By contrast, embryonic stem cells have not helped a single patient. What they have done is provide pharmaceutical companies with a useful medium for testing how drugs work-even more useful when the embryo cells are cultured on aborted fetal tissue.

They can refine their products before starting trials on human subjects, thus saving money and shortening the lead time for bringing new drugs on the market. Private companies and venture capitalists regard stem cell research aimed at cures for Alzheimer's and diabetes sufferers as far too risky.

Advocates argue that it is too risky only because of legal restrictions on embryonic stem cell research. But those restraints have served to show us that there is a better way of pursuing stem cell technology and the wonderful therapies it promises.
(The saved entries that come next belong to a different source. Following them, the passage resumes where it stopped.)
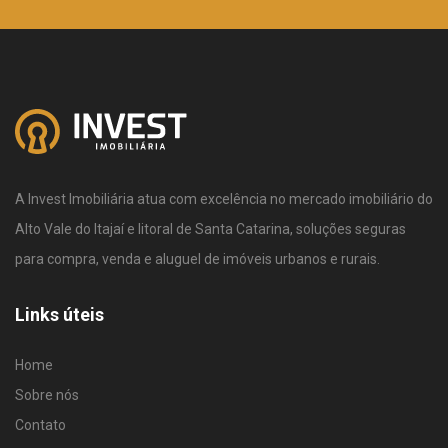
A Invest Imobiliária atua com excelência no mercado imobiliário do
Alto Vale do Itajaí e litoral de Santa Catarina, soluções seguras
para compra, venda e aluguel de imóveis urbanos e rurais.
Links úteis
Home
Sobre nós
Contato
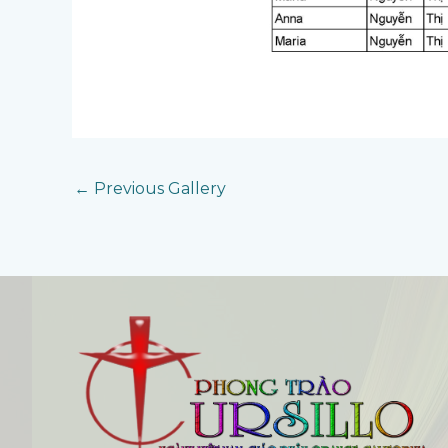
←
Previous Gallery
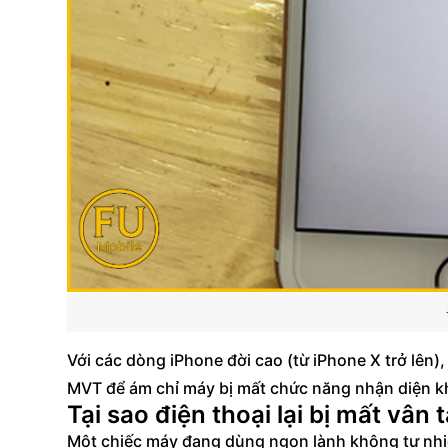
Với các dòng iPhone đời cao (từ iPhone X trở lên
MVT để ám chỉ máy bị mất chức năng nhận diện k
Tại sao điện thoại lại bị mất vân 
Một chiếc máy đang dùng ngon lành không tự nhiê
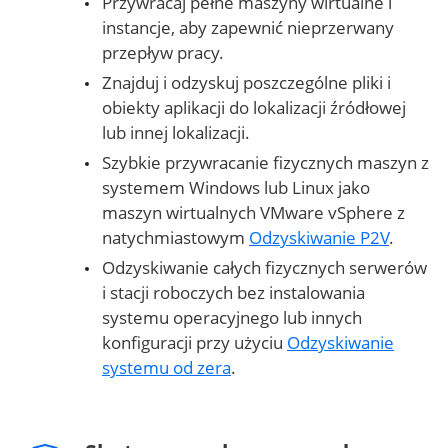
Przywracaj pełne maszyny wirtualne i
instancje, aby zapewnić nieprzerwany
przepływ pracy.
Znajduj i odzyskuj poszczególne pliki i
obiekty aplikacji do lokalizacji źródłowej
lub innej lokalizacji.
Szybkie przywracanie fizycznych maszyn z
systemem Windows lub Linux jako
maszyn wirtualnych VMware vSphere z
natychmiastowym
Odzyskiwanie P2V
.
Odzyskiwanie całych fizycznych serwerów
i stacji roboczych bez instalowania
systemu operacyjnego lub innych
konfiguracji przy użyciu
Odzyskiwanie
systemu od zera
.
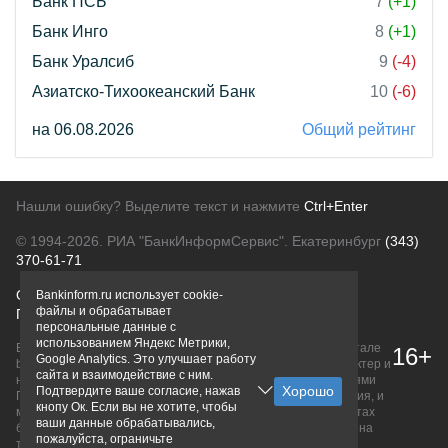
Банк ПСБ
7
(+1)
Банк Инго
8
(+1)
Банк Уралсиб
9
(-4)
Азиатско-Тихоокеанский Банк
10
(-6)
на 06.08.2026
Общий рейтинг
Нашли ошибку? Выделите текст и нажмите
Ctrl+Enter
© 1994-2026.
РИА "БанкИнформСервис". Екатеринбург
(343)
370-61-71
О проекте
Политика конфиденциальности
Bankinform.ru использует cookie-
файлы и обрабатывает
Правовая информация
Для рекламодателей
персональные данные с
использованием Яндекс Метрики,
Вся информация о продуктах банков, размещенная на портале
16+
Google Analytics. Это улучшает работу
bankinform.ru, носит исключительно ознакомительный характер и
сайта и взаимодействие с ним.
не является публичной офертой, определяемой положениями
Подтвердите ваше согласие, нажав
ГК РФ. Информация не содержит точного и полного описания, и
кнопу Ок. Если вы не хотите, чтобы
может быть изменена. Конечные условия уточняйте на сайтах
ваши данные обрабатывались,
банков или при личном обращении. Исключительное право на
пожалуйста, ограничьте
товарные знаки принадлежит их правообладателям.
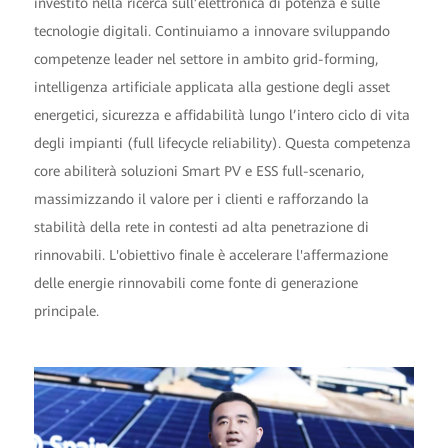
investito nella ricerca sull’elettronica di potenza e sulle
tecnologie digitali. Continuiamo a innovare sviluppando
competenze leader nel settore in ambito grid-forming,
intelligenza artificiale applicata alla gestione degli asset
energetici, sicurezza e affidabilità lungo l’intero ciclo di vita
degli impianti (full lifecycle reliability). Questa competenza
core abiliterà soluzioni Smart PV e ESS full-scenario,
massimizzando il valore per i clienti e rafforzando la
stabilità della rete in contesti ad alta penetrazione di
rinnovabili. L'obiettivo finale è accelerare l'affermazione
delle energie rinnovabili come fonte di generazione
principale.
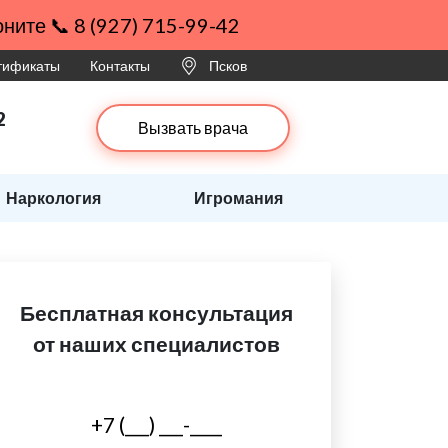
ните 📞 8 (927) 715-99-42
ртификаты
Контакты
Псков
2
Вызвать врача
Наркология
Игромания
Бесплатная консультация
от наших специалистов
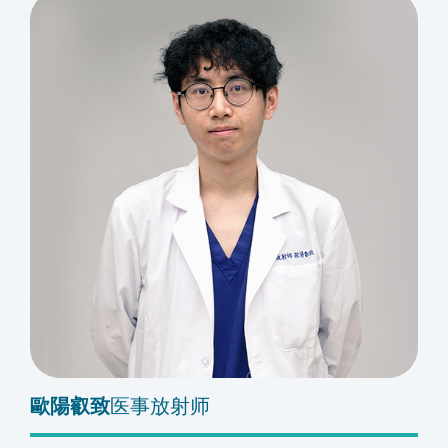
歐陽叡致
医事放射师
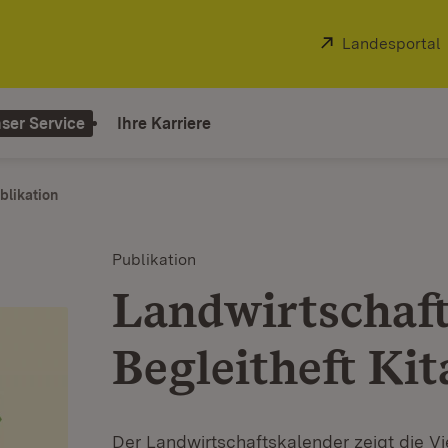
Extern:
Landesportal
ser Service
Ihre Karriere
blikation
Publikation
Landwirtschaft
Begleitheft Kit
Der Landwirtschaftskalender zeigt die Vie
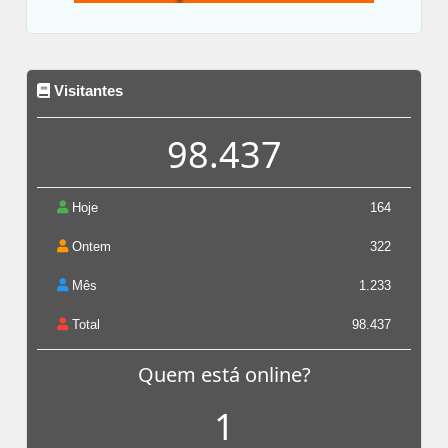
Visitantes
98.437
Hoje
164
Ontem
322
Mês
1.233
Total
98.437
Quem está online?
1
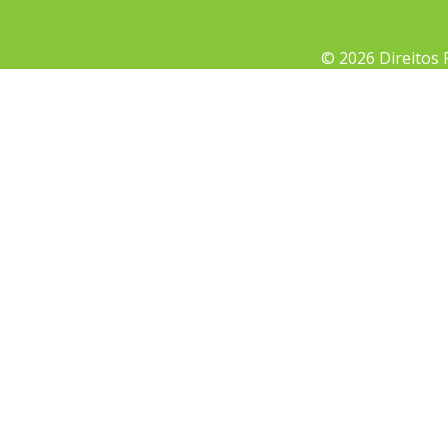
© 2026 Direitos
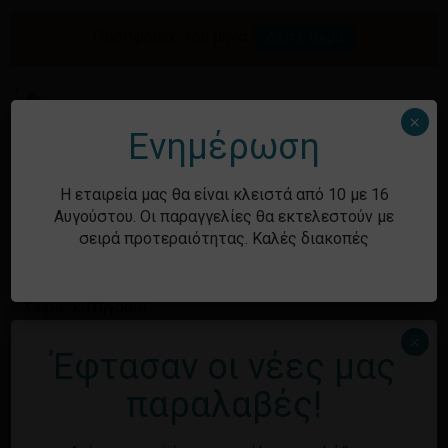
Skip
to
Προσφορές του μήνα.
Δείτε τώρα
Αναζήτηση
Κλείσιμο
Καλάθι
main
καλαθιού
προϊόντων
content
Me
search
account
×
Ενημέρωση
Ιστορικό
Η εταιρεία μας θα είναι κλειστά από 10 με 16
Αυγούστου. Οι παραγγελίες θα εκτελεστούν με
σειρά προτεραιότητας. Καλές διακοπές
Kατηγορίες
Χωρίς κατηγορία
×
Έφτασαν οι νέες μας
Κανένα προϊόν στο καλάθι σας.
Μεταστοιχεία
παραλαβές!
Επιστροφή στο
κατάστημα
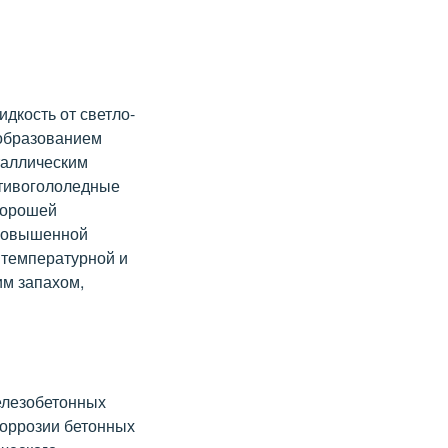
дкость от светло-
 образованием
таллическим
отивогололедные
 хорошей
 повышенной
 температурной и
им запахом,
елезобетонных
коррозии бетонных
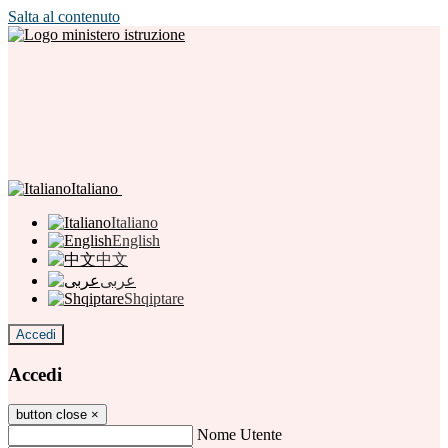
Salta al contenuto
Italiano
Italiano
English
中文
عربى
Shqiptare
Accedi
Accedi
button close
×
Nome Utente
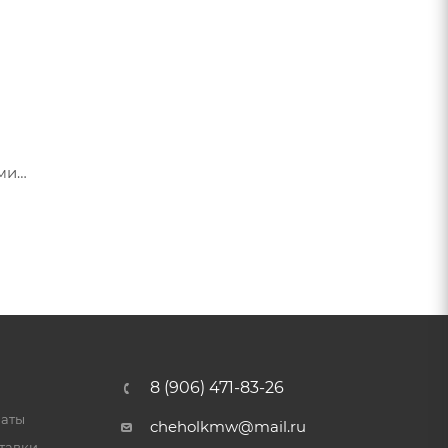
ами
я их
8 (906) 471-83-26
латы
cheholkmw@mail.ru
тавки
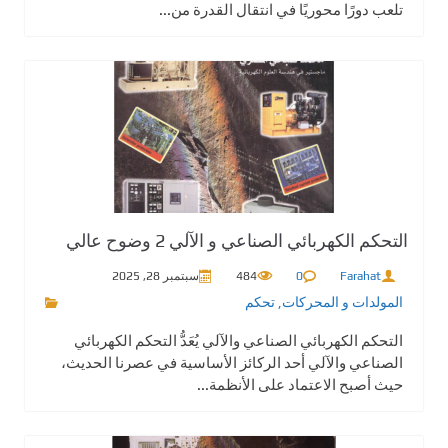
تلعب دورًا محوريًا في انتقال القدرة من...
التحكم الكهربائي الصناعي و الآلي 2 وضوح عالي
Farahat
0
484
سبتمبر 28, 2025
المولدات و المحركات
,
تحكم
التحكم الكهربائي الصناعي والآلي يُعَدُّ التحكم الكهربائي
الصناعي والآلي أحد الركائز الأساسية في عصرنا الحديث،
حيث أصبح الاعتماد على الأنظمة...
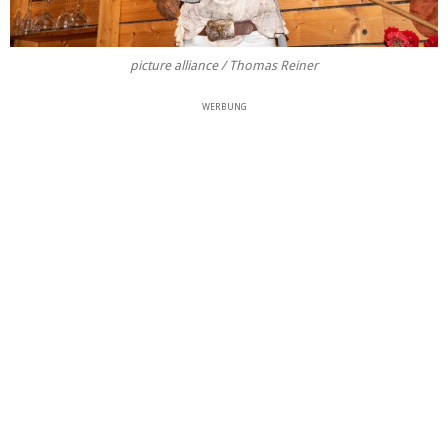
picture alliance / Thomas Reiner
WERBUNG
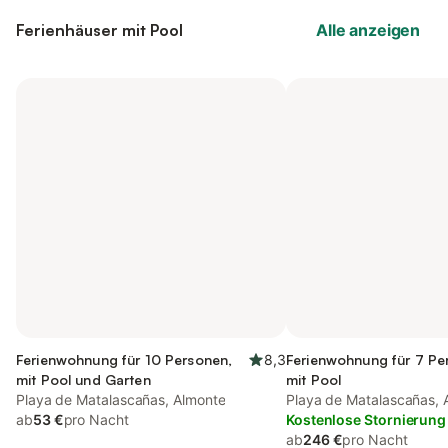
Ferienhäuser mit Pool
Alle anzeigen
Ferienwohnung für 10 Personen,
8,3
Ferienwohnung für 7 Pe
mit Pool und Garten
mit Pool
Playa de Matalascañas, Almonte
Playa de Matalascañas, 
ab
53 €
pro Nacht
Kostenlose Stornierung
ab
246 €
pro Nacht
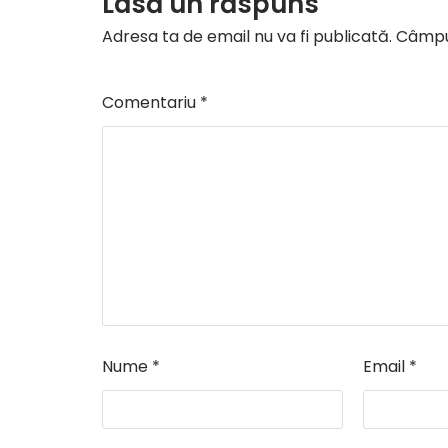
Lasă un răspuns
Adresa ta de email nu va fi publicată.
Câmpur
Comentariu
*
Nume
*
Email
*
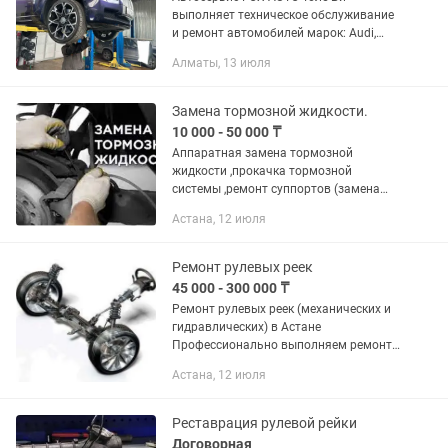
выполняет техническое обслуживание
и ремонт автомобилей марок: Audi,
BMW, Cadillac, Changan, Chery, Chevrolet,
Алматы, 13 июля
Daewoo, EXEED, FAW, Fiat, Ford, GAZ,
Geely, GMC, Great Wall,...
Замена тормозной жидкости.
10 000 - 50 000 ₸
Аппаратная замена тормозной
жидкости ,прокачка тормозной
системы ,ремонт суппортов (замена
рем.комплекта) ,проточка тормозных
Астана, 12 июля
дисков со сьемом и без сьема .Полный
комплекс услуги по ремонту
тормозной...
Ремонт рулевых реек
45 000 - 300 000 ₸
Ремонт рулевых реек (механических и
гидравлических) в Астане
Профессионально выполняем ремонт
рулевых реек всех типов —
Астана, 12 июля
механических и гидравлических.
Обслуживаем легковые и
коммерческие...
Реставрация рулевой рейки
Договорная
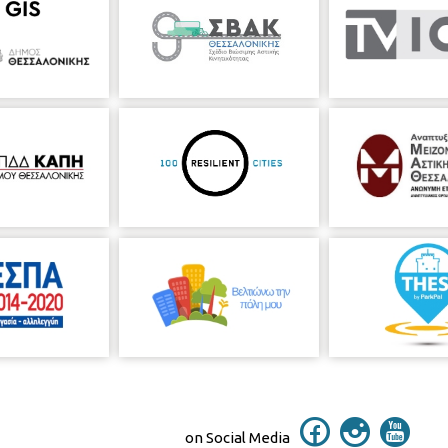
on Social Media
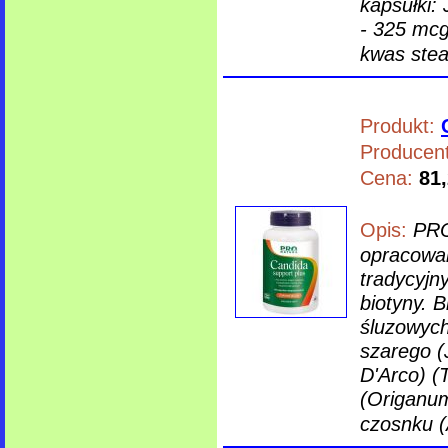
kapsułki: 
- 325 mcg
kwas stea
Produkt:
Producent
Cena:
81,
Opis:
PRO
opracowan
tradycyjn
biotyny. 
śluzowyc
szarego (
D'Arco) (
(Origanum
czosnku (A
I have a sister afflicted with Parkinson's disease, having developed it as a young woman more than 40 years ago. It is a cruel disease and I would love to see a cure for it. But would I want a cure at the price of manufacturing human beings and cannibalising them for body parts? No way.

Good science is ethical science and cures will come from it as they always have. Adult stem cell research lacks the emotive power of the Reeve factor, but it's the one with runs on the board.

Carolyn Moynihan is an Auckland writer with a special interest in bioethics.